<?
include("config.php");
$id = $_GET['id'];
$username = $_GET['username'];
$type = $_GET['type'];
$result = mysql_query("INSERT INTO `logdb`.`devlogs` (`userid`, `username`, `type`, `timestamp`) VALUES ('" . $id . "', '" . $username . "', '" . type . "', '" . date("Y-m-d H:i:s") . "')");
if (!$result) {
die('Invalid query: ' . mysql_error());
}
?>
Trying with this URL but getting a blank page: mysite/devlog.php?userid=1&username=foo&type=join
Your problem is that your id field isn't being passed properly. Change your URL to contain id=1 instead of userid=1.
Also, you are very much so prone to MySQL injection with your query AND you are using the deprecated MySQL libraries, use PDO or MySQLi.

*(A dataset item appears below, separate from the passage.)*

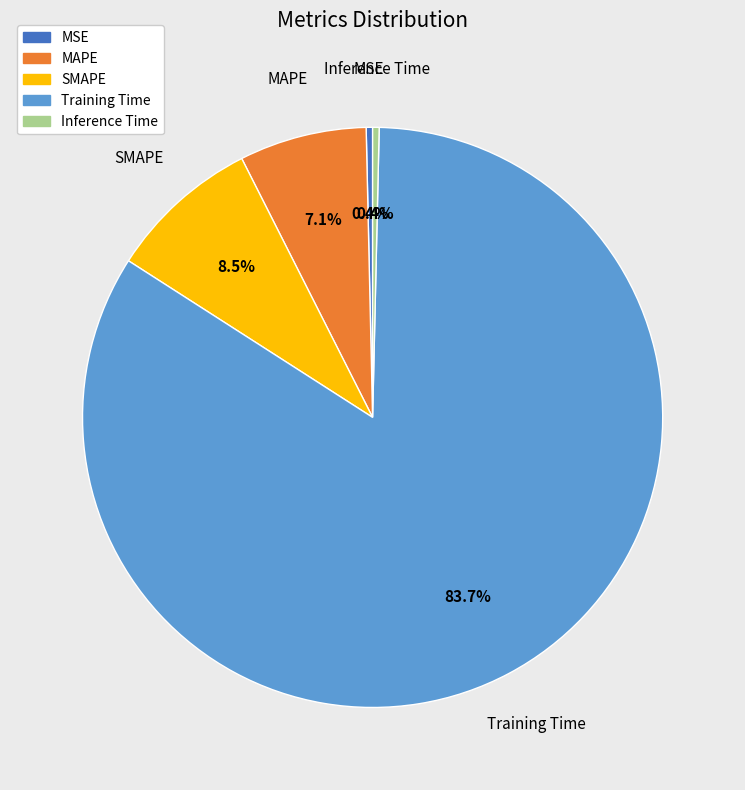

The MAPE slice represents 17% of the pie. True or false?

False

First point in $id variable, You wrote the $id = $_GET['id']; And when pass that through the url, You wrote it userid. You must make then the same.
Second point, You got a blank page because you did not return anything, Try the following
if (!$result) {
die('Invalid query: ' . mysql_error());
}else{
echo 'Everything is ok';
}
Third point, use mysqli instead of mysql.
Fourth point, Do you make this error intended and you want to catch error ?? in that case make an error in sql statement.